Max life times analysis for Training Mode 1

Figure 10 is the analysis of maximum lifetimes, i.e., how many seconds the agents were allowed to be alive, as mentioned before. In Fig. 10a, It is visible that starting from 15 s of time, it gradually increased to 65 s of time. This happens when no improvement for successive 15 generations is observed, suggesting that agents have found the optimum solution for current time constraints.

This graph can be plotted side-by-side with the Max Fitness graph for better analysis, as shown in Fig. 10b. Since both have different scales, It is plotted on a Twin X-Axis graph such that there are 2 Y-Axes. On the left, there is “Fitness”, and on the right, there is “Lifetime” (in seconds). Both of these share the common X-Axis with the generations. It is observed that whenever the fitness graph became constant for 15 generations, Max Lifetime increased by 5 s, and the fitness also starts climbing.

This allowed the agents to learn progressively instead of directly starting from a higher lifetime period, increasing the training time and probably being less efficient.

Training Mode 2

In the case of the second training mode, the focus is to improve the efficiency of the path chosen by the agents. Due to this reason, a checkpoint in the middle of the track was chosen to act as a finishing line for agents.

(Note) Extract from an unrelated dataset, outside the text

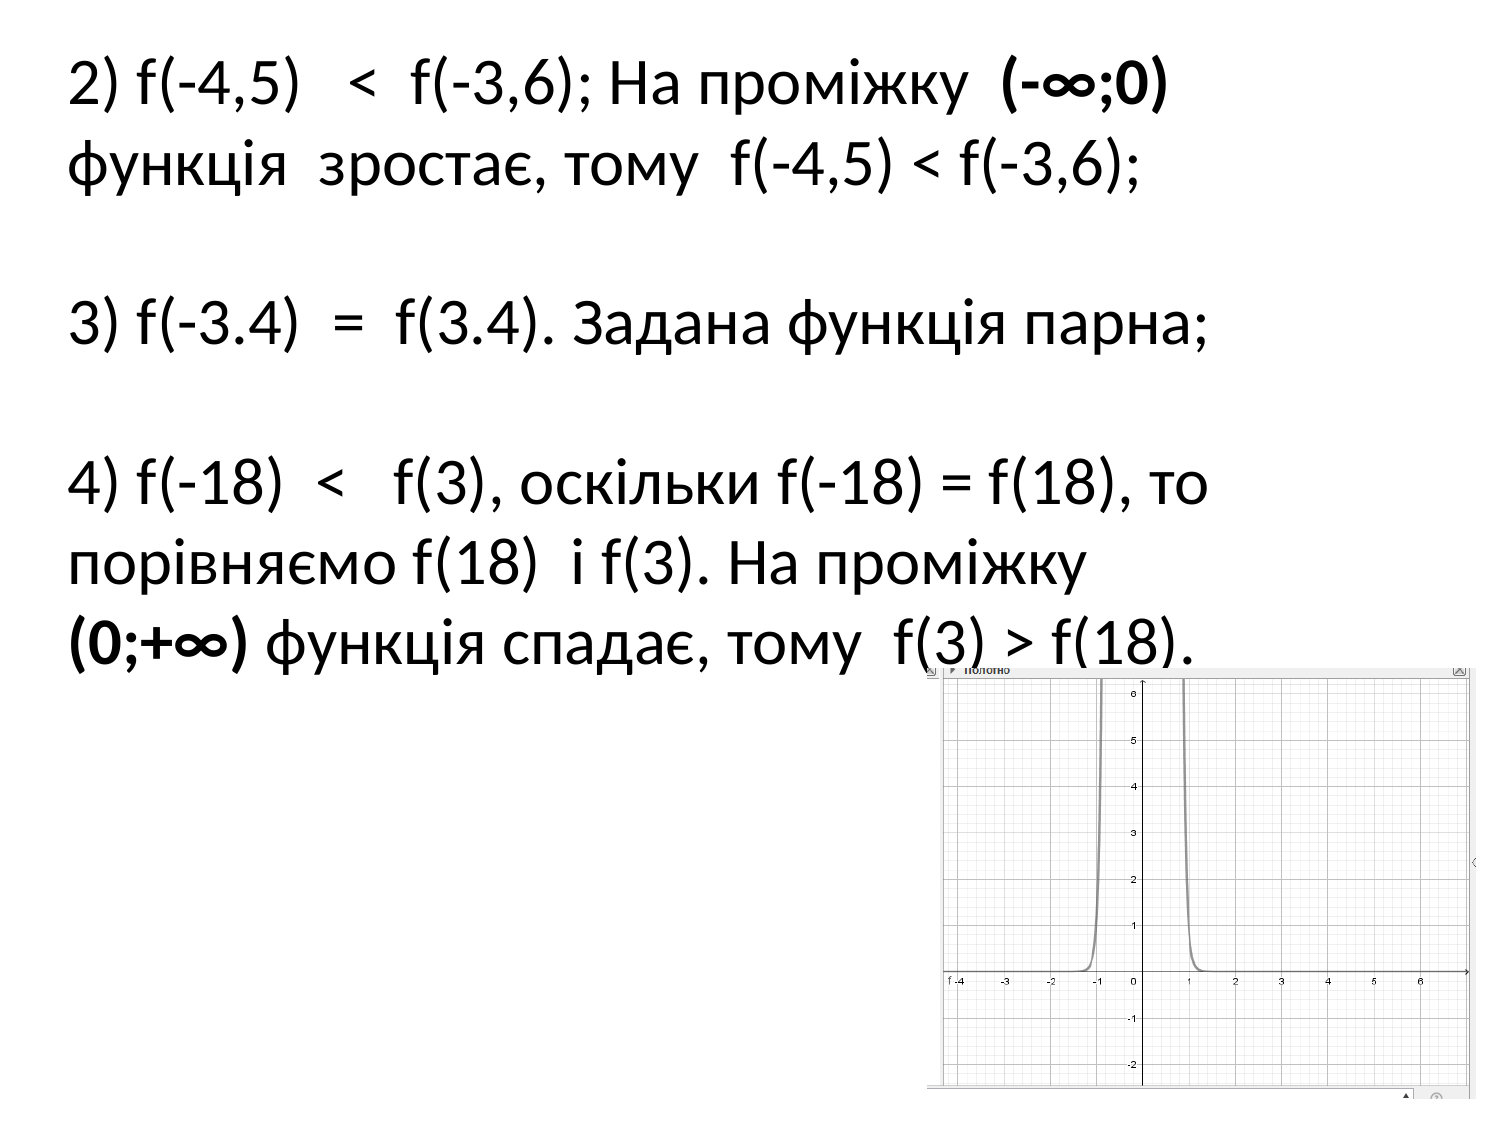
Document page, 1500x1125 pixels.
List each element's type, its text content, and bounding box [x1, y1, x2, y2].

picture [926, 668, 1477, 1100]
text_box 2) f(-4,5) < f(-3,6); На проміжку (-∞;0) функція зростає, тому f(-4,5) < f(-3,6); 3) f(-3.4) = f(3.4). Задана функція парна; 4) f(-18) < f(3), оскільки f(-18) = f(18), то порівняємо f(18) і f(3). На проміжку (0;+∞) функція спадає, тому f(3) > f(18). [53, 30, 1279, 686]
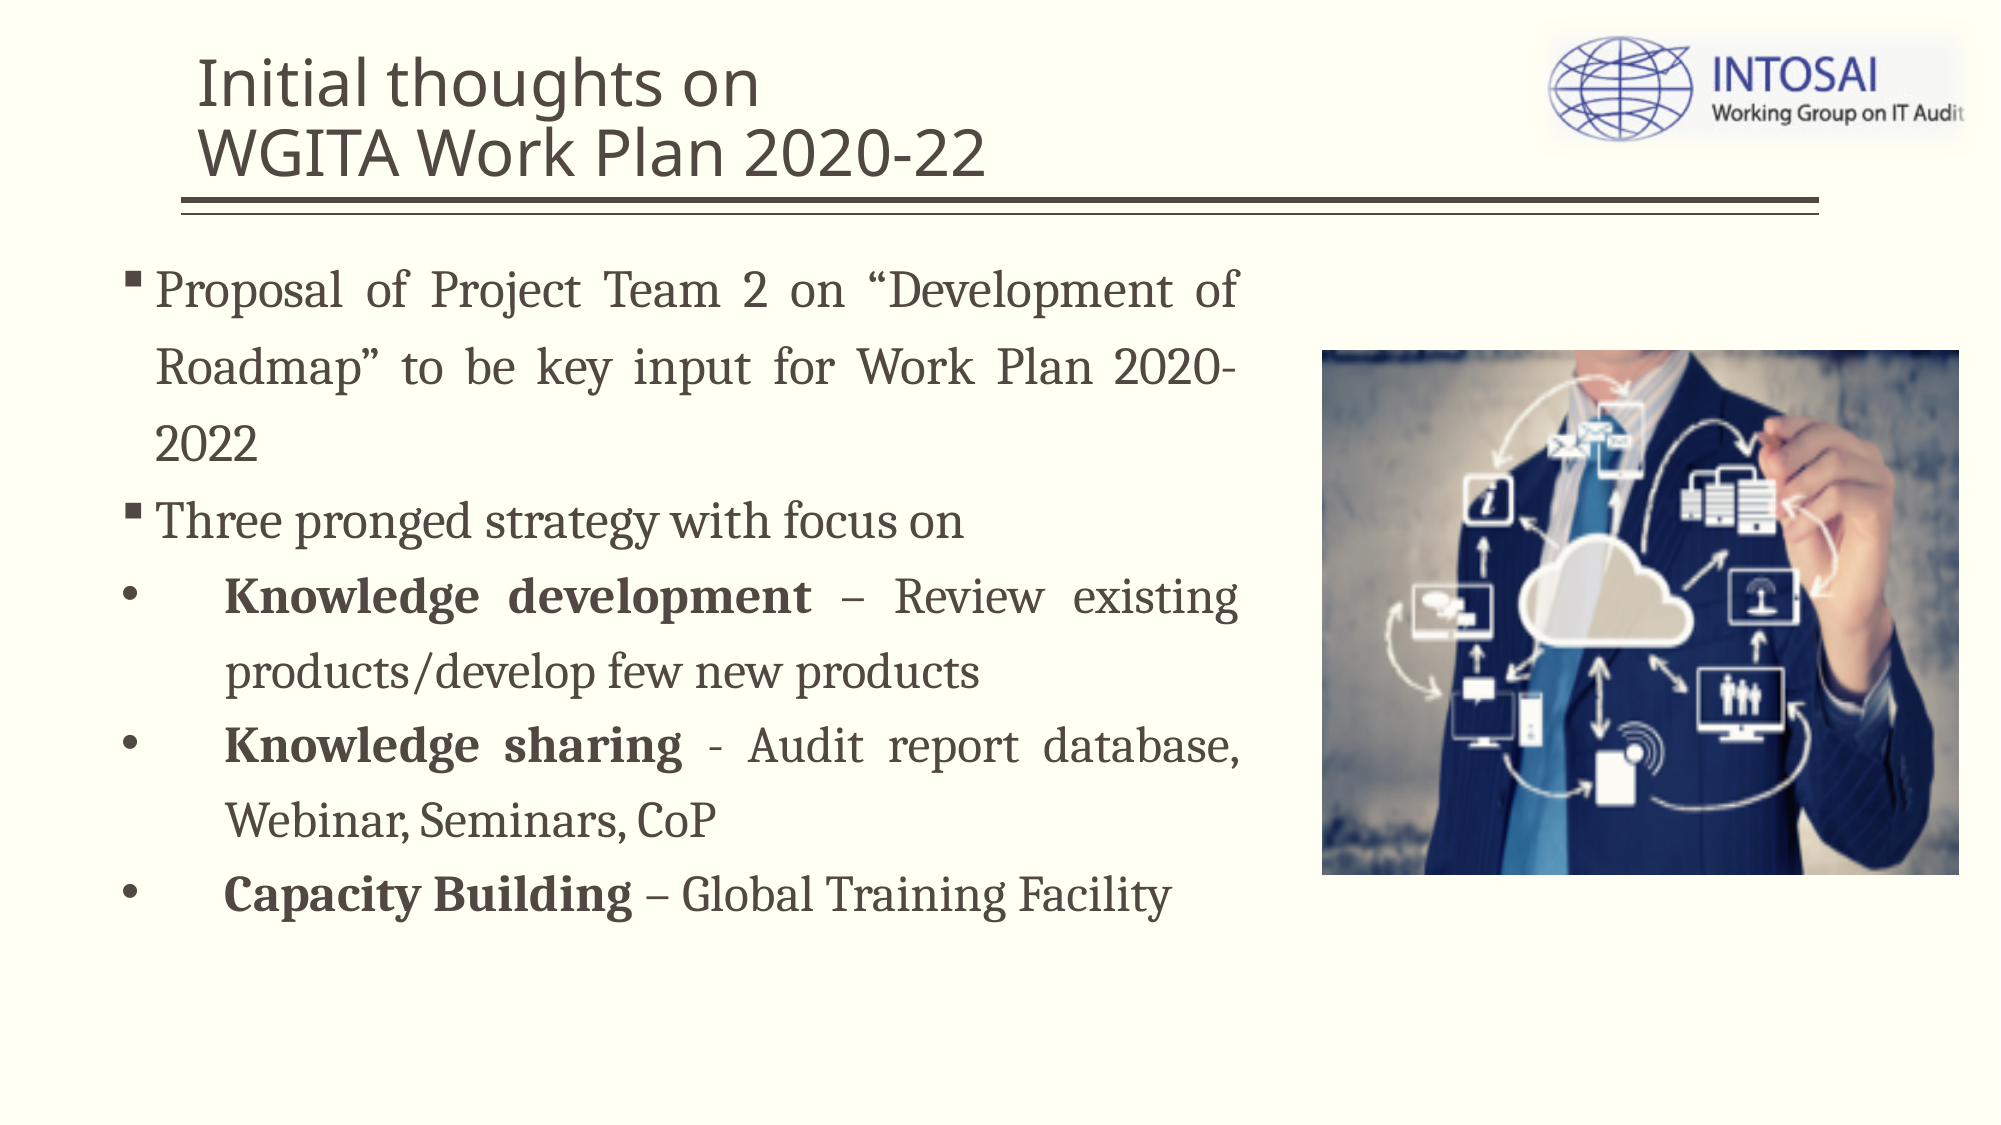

The last fitness function is used in this case in which the inverse factor of time taken to reach the checkpoint is introduced.

Fig. 11
figure 11

Generation 330 Progress Chart for Training Mode 2

Fig. 12
figure 12

Max life times analysis for Training Mode 2

As it is shown in Fig. 11, after generation 250, negligible improvements were done to the maximum fitness function. The change in the graphs shown by Figs. 11 and 12 as compared to the Figs. 9 and 10 is completely visible. This is due to the fact that there is a change in fitness function as well as the agents are destroyed on reaching the finish line for preparation of the next generation.

Fig. 13
figure 13

Minimum Finishing Time vs Generations

However, Fig. 13 clearly depicts the improvements in the path chosen by agents over the generations which caused the decrease in time. The graph only focusses on the generations from 245 to 330. In the beginning, we can see a drastic improvement and it continued on to the further generations. The finishing time got a little stable from generation 290 onwards. Lack of improvement in the rest of the generations show that the most optimal path was chosen and when the same model is run for the complete track, it is able to reach the destination in the quickest possible way.

Future Work

The model presented in this work is still straightforward as compared to the more prominent companies. Genetic algorithms were used for the model’s unsupervised training instead of backpropagation to update the weights, which isn’t suited for such simulations and needs training data such as the BDD100K [32] and Level5 [33]. The reason was also discussed earlier that a simple model helps examine the fewer parameters of the model. This simple model, however, still traverses only on straight and turn roads. So for the future, more complexities like traffic signs, speed limits, and pedestrian crossings can be added. This way, the model will converge more towards the real-life scenario.

One more improvement can be made which is in the architecture. For this simple model, the neural network used was also simple. There is also the possibility that a different architecture converges to a more optimal solution. This can be solved by implementing the NEAT (NeuroEvolution of Augmenting Topologies) algorithm. An evolutionary algorithm is used to modify the weights and biases and the neural network’s architecture, which could be more efficient.

Conclusion

This work aimed to simulate the real-world scenario of roads and cars and use neuro-evolution to train these cars for a driver-less approach. After comparing various parameters, the important ones are finalised through which the simple model was working perfectly in the simulated environment. This work can also be extended and improved on by the methods discussed in the previous section. This model was also tested with a stochastic approach of random terrains, and the trained model worked perfectly in each of them.